WHAT TO WORK ON —
Can you copy out these lines word for word, keeping every character and line break unchanged?

[INFORMATION SUPPLIED]

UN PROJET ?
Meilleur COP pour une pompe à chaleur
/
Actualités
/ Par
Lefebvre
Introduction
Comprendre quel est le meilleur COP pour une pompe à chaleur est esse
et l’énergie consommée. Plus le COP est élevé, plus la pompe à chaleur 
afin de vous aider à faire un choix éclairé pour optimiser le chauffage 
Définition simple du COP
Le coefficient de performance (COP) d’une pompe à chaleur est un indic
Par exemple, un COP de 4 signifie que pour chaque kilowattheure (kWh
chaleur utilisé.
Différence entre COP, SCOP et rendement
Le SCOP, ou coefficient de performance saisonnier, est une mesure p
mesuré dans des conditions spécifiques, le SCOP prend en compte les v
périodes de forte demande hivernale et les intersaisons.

[/INFORMATION SUPPLIED]

THE ANSWER —
UN PROJET ?
Meilleur COP pour une pompe à chaleur
/
Actualités
/ Par
Lefebvre
Introduction
Comprendre quel est le meilleur COP pour une pompe à chaleur est esse
et l’énergie consommée. Plus le COP est élevé, plus la pompe à chaleur 
afin de vous aider à faire un choix éclairé pour optimiser le chauffage 
Définition simple du COP
Le coefficient de performance (COP) d’une pompe à chaleur est un indic
Par exemple, un COP de 4 signifie que pour chaque kilowattheure (kWh
chaleur utilisé.
Différence entre COP, SCOP et rendement
Le SCOP, ou coefficient de performance saisonnier, est une mesure p
mesuré dans des conditions spécifiques, le SCOP prend en compte les v
périodes de forte demande hivernale et les intersaisons.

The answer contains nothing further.